**Exercise description**
Reproduce the full court passage on consumer credit reports that follows, word for word.

**Provided text**
━━━━━━━━
We cannot sustain the dismissal of this claim either, because, even under the district court’s assumption that CBI may have sent Lord & Taylor a report on Mr. Koropoulos, CBI may be liable to plaintiffs for violation of the FCRA. The Act addresses the confidentiality of credit information as well as the accuracy of credit reports. To protect confidentiality it provides that:
[a] consumer reporting agency may furnish a consumer report [only] ... [t]o a person which it has reason to believe — intends to use the information in connection with a credit transaction involving the consumer on whom the information is to be furnished and involving the extension of credit to, or review or collection of an account of, the consumer.
15 U.S.C. § 1681b(3)(A) (emphasis supplied).16 The plain language of this provision seems to prohibit CBI from sending a report on Mr. Koropoulos in response to a request for a report on Mrs. Koropoulos. The issue is somewhat complicated, however, by the Act’s definition of a consumer report as,
any ... communication bearing on a consumer’s credit worthiness, credit standing, credit capacity, character, general reputation, personal characteristics, or mode of living which is used or expected to be used for ... purpose authorized under [15 U.S.C. § 1681b.
━━━━━━━━
**Information supplied**
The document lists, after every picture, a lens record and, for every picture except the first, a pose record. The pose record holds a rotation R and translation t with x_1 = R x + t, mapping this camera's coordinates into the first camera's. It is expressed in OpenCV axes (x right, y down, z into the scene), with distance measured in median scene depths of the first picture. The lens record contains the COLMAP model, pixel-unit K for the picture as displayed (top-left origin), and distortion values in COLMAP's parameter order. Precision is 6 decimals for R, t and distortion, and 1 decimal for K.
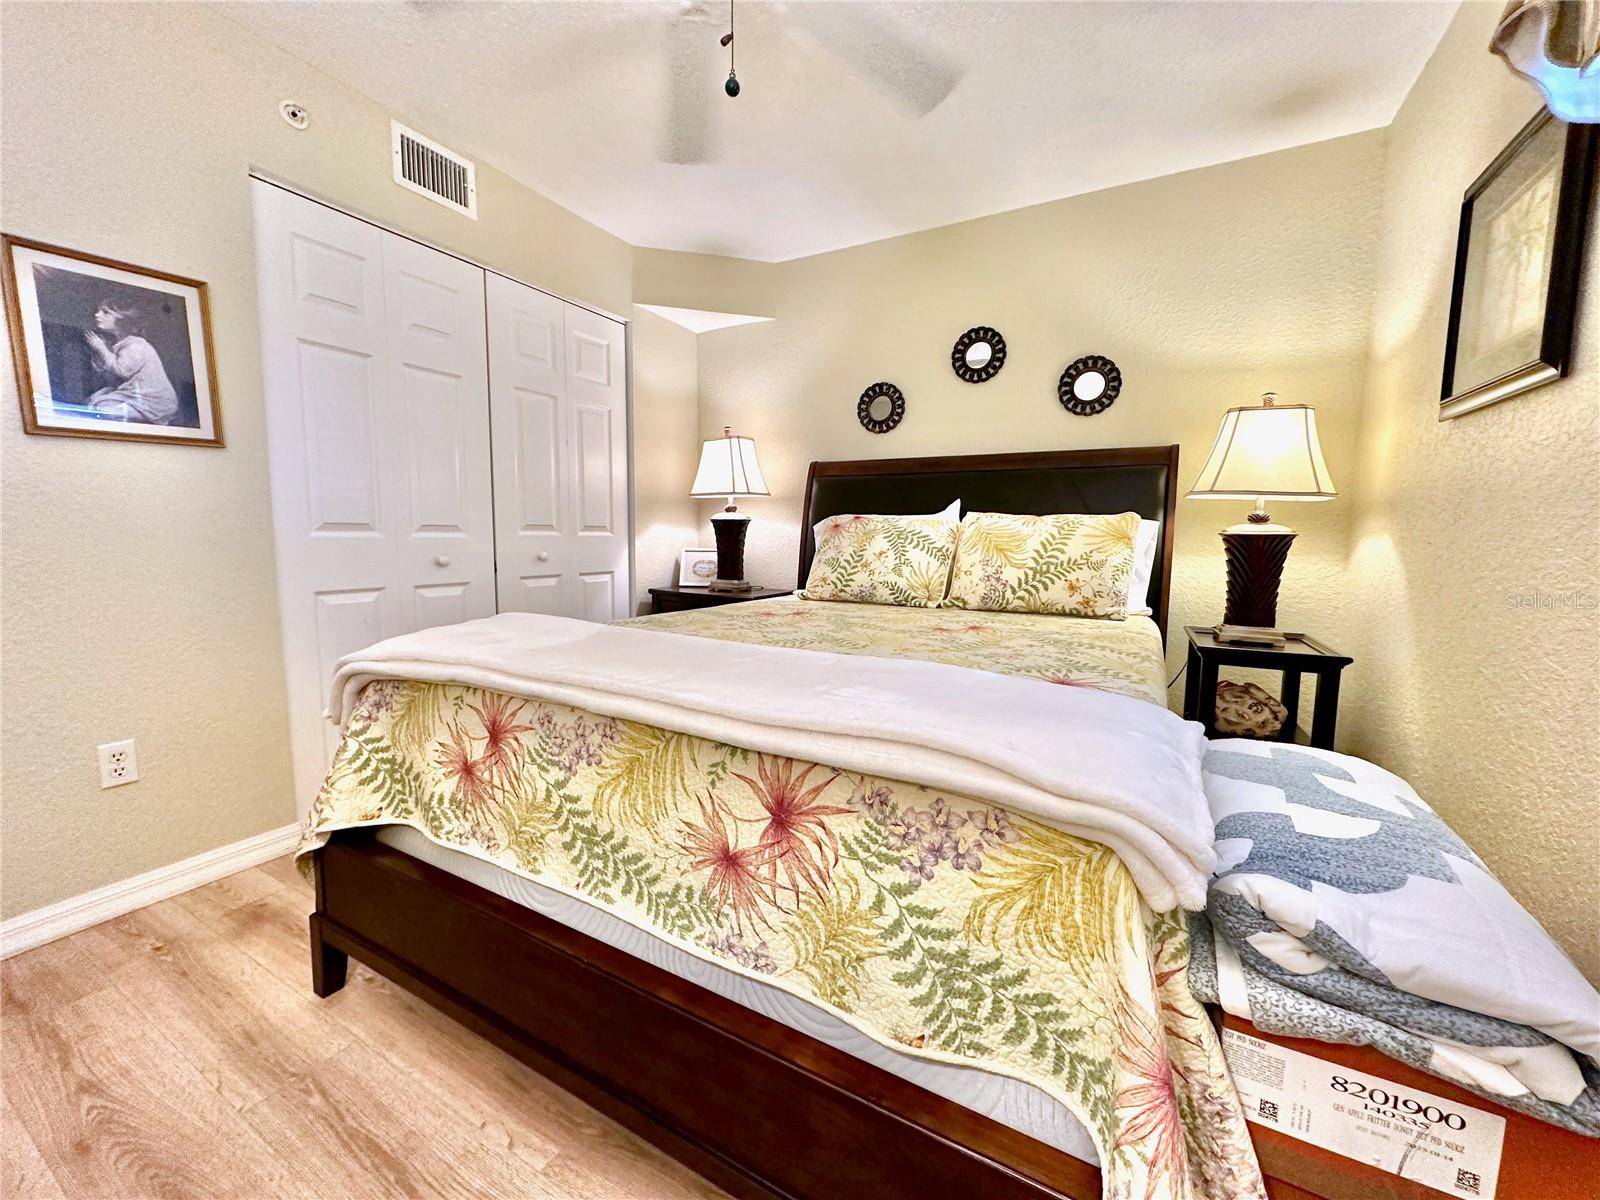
━━━━━━━━
**Reply**
We cannot sustain the dismissal of this claim either, because, even under the district court’s assumption that CBI may have sent Lord & Taylor a report on Mr. Koropoulos, CBI may be liable to plaintiffs for violation of the FCRA. The Act addresses the confidentiality of credit information as well as the accuracy of credit reports. To protect confidentiality it provides that:
[a] consumer reporting agency may furnish a consumer report [only] ... [t]o a person which it has reason to believe — intends to use the information in connection with a credit transaction involving the consumer on whom the information is to be furnished and involving the extension of credit to, or review or collection of an account of, the consumer.
15 U.S.C. § 1681b(3)(A) (emphasis supplied).16 The plain language of this provision seems to prohibit CBI from sending a report on Mr. Koropoulos in response to a request for a report on Mrs. Koropoulos. The issue is somewhat complicated, however, by the Act’s definition of a consumer report as,
any ... communication bearing on a consumer’s credit worthiness, credit standing, credit capacity, character, general reputation, personal characteristics, or mode of living which is used or expected to be used for ... purpose authorized under [15 U.S.C. § 1681b.